Processing fees will be based on the balance of the financing outstanding at the time of final disbursement. SBA will pay lenders fees for processing PPP loans in the following amounts:

• Five (5) percent for loans of not more than $350,000;

• Three (3) percent for loans of more than $350,000 and less than $2,000,000; and

• One (1) percent for loans of at least $2,000,000.

Lenders may not collect any fees from the applicant.

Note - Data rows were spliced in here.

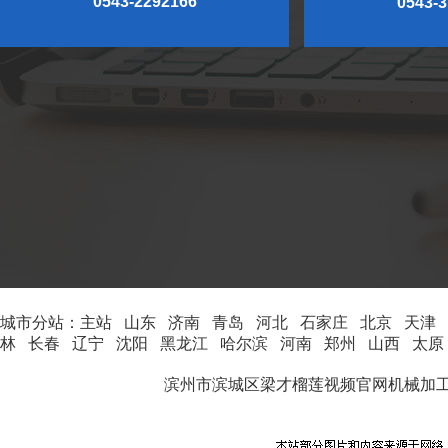
0543-2292166
0543-
城市分站：
主站
山东
济南
青岛
河北
石家庄
北京
天津
林
长春
辽宁
沈阳
黑龙江
哈尔滨
河南
郑州
山西
太原
滨州市滨城区梁才榴莲视频官网机械加工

In addition to the lenders, “agents” can also be compensated.  “Agents,” according to the guidelines of the SBA can include such individuals as attorneys, accountants, and “Any other individual or entity representing an applicant by conducting business with the SBA,” among others.  According to guidelines set by the SBA:

Agent fees will be paid out of lender fees. The lender will pay the agent. Agents may not collect any fees from the applicant. The total amount that an agent may collect from the lender for assistance in preparing an application for a PPP loan (including referral to the lender) may not exceed:

• One (1) percent for loans of not more than $350,000;

• 0.50 percent for loans of more than $350,000 and less than $2 million; and

• 0.25 percent for loans of at least $2 million.

That’s a summary of the background of the efforts by the U S Congress to help small businesses recover from the impact of the pandemic.